Starting with the 104.49 calories contained in a single Hexagenia limbata, we multiply by the Lake Erie emergence (115 billion individuals) to get annual caloric content (12.016 trillion calories). We took the tree swallow (Tachycineta bicolor) as a model aerial insectivore that has been shown to rely on aquatic insect emergence for feeding fledglings during the nesting season. Dividing the total annual caloric content of the emergence (12.016 billion kcal) by the required 224 kcal to raise a nestling over the 15-d development period, we arrive at the total number of nestlings that can be supported by this food resource (53.6 million birds).
That matters! While I vaguely had the impression that mayfly numbers have declined in the 20 years I’ve lived here, that kind of loss has effects that ripple upwards through the populations of animals that live here. It’s too easy to obliviously trundle along, relieved that I’m not having to go to the car wash as often, and then at some point we notice that we’re not hearing as many songbirds, and the bats seem to be dying off, and the fishing isn’t quite as good anymore, and we finally wonder what’s going on…and it’s too late, because we didn’t stop to think that maybe life in the Midwest has been missing the tons of flying biomass that had been periodically deluging the environment with manna.

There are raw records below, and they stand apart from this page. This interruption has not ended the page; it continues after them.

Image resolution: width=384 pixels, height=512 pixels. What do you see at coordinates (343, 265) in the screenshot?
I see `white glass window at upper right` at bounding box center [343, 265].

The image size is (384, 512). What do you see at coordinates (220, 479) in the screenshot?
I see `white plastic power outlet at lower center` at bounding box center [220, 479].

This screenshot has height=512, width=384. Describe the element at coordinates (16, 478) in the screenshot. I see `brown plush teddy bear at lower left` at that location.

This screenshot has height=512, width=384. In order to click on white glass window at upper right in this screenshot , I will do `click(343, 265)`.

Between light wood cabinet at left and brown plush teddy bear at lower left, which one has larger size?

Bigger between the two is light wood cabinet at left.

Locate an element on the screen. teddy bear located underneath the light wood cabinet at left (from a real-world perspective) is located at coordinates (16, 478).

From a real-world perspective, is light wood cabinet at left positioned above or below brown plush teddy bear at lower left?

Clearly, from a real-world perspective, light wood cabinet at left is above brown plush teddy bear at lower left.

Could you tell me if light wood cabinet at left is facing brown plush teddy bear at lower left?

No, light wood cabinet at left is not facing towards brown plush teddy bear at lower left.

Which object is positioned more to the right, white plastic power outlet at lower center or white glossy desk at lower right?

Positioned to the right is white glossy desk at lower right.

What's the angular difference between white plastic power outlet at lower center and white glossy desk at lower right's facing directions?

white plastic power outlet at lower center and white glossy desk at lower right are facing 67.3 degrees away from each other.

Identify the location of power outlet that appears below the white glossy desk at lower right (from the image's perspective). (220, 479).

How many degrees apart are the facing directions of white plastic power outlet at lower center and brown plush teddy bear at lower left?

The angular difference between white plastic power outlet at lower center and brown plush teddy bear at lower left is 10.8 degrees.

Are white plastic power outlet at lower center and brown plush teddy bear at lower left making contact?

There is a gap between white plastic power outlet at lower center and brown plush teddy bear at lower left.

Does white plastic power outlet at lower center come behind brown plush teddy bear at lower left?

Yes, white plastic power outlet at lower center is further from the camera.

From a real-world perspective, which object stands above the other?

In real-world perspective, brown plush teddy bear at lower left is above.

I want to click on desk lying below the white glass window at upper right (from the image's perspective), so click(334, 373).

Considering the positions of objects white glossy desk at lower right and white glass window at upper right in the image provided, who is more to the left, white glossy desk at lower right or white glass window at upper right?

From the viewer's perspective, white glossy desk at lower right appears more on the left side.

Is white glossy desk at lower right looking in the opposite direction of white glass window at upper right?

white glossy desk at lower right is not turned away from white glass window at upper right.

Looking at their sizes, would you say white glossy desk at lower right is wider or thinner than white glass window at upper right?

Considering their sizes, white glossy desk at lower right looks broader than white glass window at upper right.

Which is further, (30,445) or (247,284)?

That’s one of the messages of this paper — that we have lost about half the mayfly biomass in recent decades, lost to poor management of fertilizers and excessive toxic chemicals in our most productive agricultural lands and just general neglect of wetlands. They’re measuring the disappearance of billions of insects.
It’s a slow, quiet catastrophe. We’re in the depths of winter right now, no mayflies in sight, but just yesterday I was out by our local river, the Pomme de Terre, where this is a typical view. It’s frozen over, with a foot or two of ice frosted with snow, but beneath all that is a busy ecosystem, with fish feeding on the aquatic insect larvae, and billions of mayfly larvae consuming algae and detritus, growing strong for the spring thaw and the summer breeding season, when they should leap into the air in eager swarms, filling the air with life.
But will they?
Stepanian PM, Entrekin SA, Wainwright CE, Mirkovic D, Tank JL, Kelly JF (2020) Declines in an abundant aquatic insect, the burrowing mayfly, across major North American waterways. Proc Natl Acad Sci U S A. 2020 Feb 11;117(6):2987-2992. doi: 10.1073/pnas.1913598117.